I made this last week....it's fried bee hoon with canned stew pork. There are only 3 ingredients in this dish - beehoon, stew pork in a can & beansprouts. It's such a humble dish but it's also one of my MOST FAVORITE food in the world. And it's also the dish that so reminds me of my late grandma. She used to make this (& always accompanied by green bean soup) for lunch sometimes and I remember how I'd gobble up the noodles and then ask for second/third helpings.
Over a skype conversation with my mom earlier this month, I was reminded that it was my grandma's death anniversary. My mom and aunt had gone to the shrine to offer their prayers. Honestly, I can't remember what's the date of my granny's death anniversary and neither can I remember how long ago she had passed on. But I'm not ashamed of that - as I remember her vividly of the times when she was alive.
I remember the time she carried me and ran down from the 12th floor of Eng Cheong towers when my neighbour's apartment was on fire.....the times when we'd pluck beansprouts together.....or waiting for her to buy lunch for me before school (& she always knew exactly what I love to eat i.e. dry fishball noodles with lotsa ketchup, peanut porridge, chicken rice etc).....the wonderful kopi-O that she'd made everyday that she kept in a HUGE flask.....the times when she'd freak out when her huat-kuehs didn't huat.....of how she'd make red eggs for my birthdays.....she used to lock up all her "goodies" in a tiny drawer in the wardrobe and be very secretive when she were to open the drawer.....I can even remember the "squishy" sounds that her rubber slippers made everytime she walked down the corridor!

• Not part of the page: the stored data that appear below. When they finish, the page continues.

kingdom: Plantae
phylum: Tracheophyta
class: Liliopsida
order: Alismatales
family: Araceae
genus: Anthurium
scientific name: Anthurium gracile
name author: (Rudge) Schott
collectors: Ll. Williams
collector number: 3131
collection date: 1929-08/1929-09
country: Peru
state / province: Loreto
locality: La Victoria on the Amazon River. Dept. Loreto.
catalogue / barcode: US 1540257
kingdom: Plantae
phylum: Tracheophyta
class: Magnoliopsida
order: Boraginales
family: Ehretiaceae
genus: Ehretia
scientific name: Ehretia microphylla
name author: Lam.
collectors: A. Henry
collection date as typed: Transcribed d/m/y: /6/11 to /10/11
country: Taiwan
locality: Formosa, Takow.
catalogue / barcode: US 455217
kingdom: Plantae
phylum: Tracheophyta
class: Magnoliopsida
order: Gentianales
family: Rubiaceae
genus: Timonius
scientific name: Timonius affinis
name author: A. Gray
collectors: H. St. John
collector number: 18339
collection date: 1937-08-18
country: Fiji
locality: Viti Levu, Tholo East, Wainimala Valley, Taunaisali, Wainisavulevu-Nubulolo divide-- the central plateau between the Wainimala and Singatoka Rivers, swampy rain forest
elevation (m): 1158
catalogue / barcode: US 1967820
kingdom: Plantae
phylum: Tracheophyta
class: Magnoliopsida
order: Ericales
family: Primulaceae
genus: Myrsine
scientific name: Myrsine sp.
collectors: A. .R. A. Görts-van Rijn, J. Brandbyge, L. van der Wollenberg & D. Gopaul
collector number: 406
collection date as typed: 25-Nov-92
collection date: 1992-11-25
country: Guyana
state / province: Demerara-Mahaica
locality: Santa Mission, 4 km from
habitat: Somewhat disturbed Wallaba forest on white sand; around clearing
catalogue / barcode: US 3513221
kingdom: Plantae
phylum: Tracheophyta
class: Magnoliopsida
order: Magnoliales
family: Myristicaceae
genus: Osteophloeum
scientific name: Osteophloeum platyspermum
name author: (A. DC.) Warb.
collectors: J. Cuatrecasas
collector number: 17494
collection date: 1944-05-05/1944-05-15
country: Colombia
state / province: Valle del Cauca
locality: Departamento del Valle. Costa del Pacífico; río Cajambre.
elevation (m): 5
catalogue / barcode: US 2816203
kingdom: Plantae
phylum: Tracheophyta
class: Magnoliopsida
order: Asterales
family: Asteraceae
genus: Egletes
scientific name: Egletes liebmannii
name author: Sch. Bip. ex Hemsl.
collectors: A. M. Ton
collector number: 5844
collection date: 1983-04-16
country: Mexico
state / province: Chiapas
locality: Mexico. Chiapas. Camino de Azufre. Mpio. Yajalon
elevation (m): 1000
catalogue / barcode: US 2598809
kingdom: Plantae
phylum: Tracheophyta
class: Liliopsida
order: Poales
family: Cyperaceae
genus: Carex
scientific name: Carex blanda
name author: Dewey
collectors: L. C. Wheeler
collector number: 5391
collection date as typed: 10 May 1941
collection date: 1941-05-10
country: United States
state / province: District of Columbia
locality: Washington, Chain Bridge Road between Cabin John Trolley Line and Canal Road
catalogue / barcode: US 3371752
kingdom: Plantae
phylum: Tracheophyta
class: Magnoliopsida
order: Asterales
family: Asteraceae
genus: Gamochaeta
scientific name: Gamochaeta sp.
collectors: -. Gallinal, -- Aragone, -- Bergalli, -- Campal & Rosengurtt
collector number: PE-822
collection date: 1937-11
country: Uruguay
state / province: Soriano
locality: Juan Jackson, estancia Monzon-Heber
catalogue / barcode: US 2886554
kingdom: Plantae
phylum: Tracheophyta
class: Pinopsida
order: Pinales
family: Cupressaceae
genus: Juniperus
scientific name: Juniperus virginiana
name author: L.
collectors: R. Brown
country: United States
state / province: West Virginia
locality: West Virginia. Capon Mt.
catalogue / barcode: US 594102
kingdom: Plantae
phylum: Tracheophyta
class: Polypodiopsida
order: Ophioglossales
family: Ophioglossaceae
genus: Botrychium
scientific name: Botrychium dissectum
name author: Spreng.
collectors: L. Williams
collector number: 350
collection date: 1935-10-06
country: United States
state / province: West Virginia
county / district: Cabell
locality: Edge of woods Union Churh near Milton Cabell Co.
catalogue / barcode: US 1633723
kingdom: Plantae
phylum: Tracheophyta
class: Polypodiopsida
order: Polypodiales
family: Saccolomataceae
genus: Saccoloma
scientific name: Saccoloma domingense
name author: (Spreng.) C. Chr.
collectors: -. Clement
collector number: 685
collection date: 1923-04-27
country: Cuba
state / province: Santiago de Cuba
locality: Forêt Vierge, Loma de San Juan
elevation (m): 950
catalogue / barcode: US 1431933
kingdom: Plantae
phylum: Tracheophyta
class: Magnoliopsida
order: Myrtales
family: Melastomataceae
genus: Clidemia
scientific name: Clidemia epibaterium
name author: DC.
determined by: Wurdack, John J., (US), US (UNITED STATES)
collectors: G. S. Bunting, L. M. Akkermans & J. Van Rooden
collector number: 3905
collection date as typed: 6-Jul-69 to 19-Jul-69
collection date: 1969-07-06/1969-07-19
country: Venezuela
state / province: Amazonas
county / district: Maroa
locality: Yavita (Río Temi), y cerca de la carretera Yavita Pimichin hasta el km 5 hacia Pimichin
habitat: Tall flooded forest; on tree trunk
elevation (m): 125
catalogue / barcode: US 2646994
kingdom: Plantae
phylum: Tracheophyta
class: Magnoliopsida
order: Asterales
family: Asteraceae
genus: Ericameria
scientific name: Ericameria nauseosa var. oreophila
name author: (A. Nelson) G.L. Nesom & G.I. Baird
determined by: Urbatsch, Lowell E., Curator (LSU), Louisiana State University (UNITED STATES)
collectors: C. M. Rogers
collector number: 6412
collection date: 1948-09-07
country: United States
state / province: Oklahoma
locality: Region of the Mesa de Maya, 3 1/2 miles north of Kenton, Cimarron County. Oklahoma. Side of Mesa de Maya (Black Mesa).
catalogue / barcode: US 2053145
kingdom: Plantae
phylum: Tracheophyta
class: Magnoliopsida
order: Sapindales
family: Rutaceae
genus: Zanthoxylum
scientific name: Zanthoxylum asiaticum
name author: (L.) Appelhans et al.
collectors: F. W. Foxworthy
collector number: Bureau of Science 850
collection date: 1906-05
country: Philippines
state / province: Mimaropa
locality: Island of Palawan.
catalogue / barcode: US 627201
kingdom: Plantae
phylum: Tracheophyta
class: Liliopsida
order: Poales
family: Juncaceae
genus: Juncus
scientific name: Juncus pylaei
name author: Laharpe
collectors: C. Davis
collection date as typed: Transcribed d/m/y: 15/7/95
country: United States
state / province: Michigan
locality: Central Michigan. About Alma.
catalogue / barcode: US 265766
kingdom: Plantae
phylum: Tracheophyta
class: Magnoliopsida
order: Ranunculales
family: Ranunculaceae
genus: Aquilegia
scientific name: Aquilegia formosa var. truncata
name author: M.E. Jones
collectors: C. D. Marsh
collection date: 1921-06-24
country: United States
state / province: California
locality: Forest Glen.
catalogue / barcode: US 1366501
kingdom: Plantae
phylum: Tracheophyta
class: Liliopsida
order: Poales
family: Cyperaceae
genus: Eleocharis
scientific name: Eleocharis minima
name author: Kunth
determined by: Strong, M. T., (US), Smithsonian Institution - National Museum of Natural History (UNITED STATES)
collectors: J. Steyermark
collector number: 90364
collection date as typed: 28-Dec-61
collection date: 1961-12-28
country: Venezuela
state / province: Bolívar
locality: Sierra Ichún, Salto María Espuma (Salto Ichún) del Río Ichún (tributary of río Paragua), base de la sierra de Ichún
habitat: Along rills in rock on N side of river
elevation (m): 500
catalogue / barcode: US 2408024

She'd proudly help me pin my PREFECT batch on my school uniform....and everytime there was a party at school, she'd help to pick out a nice cake or some candies to contribute to the party.
And then there was once when I made her teared....I was supposed to be going home for the weekend with my parents....but I told my parents (in front of my granny) that granny would be very lonely if I were to go back home and not stay with her. Somehow, I remember that very vividly even though I must have been very young then. It sounds unbelievable....but I can even remember the times when she rocked me to sleep in the sarong "hammock" when I was still a baby.
There are so many little things that remind me of her. I watched a korean movie a few years back called "The Way Home" and cried buckets 'cos I thought of my granny (she had already died then).
My mom was telling me that maybe they'd choose to be cremated when they've passed on and have their ashes thrown somewhere....into the sea or back into the ground to fertilise the soil. Perhaps she was thinking that it'd be useless to place the ashes in the shrine where nobody would even go to pay their respect. Ultimately, it's their choice really and I'll do whatever I can to fulfil their wishes.....maybe I'm not the sort who'd make prayers and remember death anniversaries....but one thing for sure, I'll always remember everything DEEP IN MY HEART.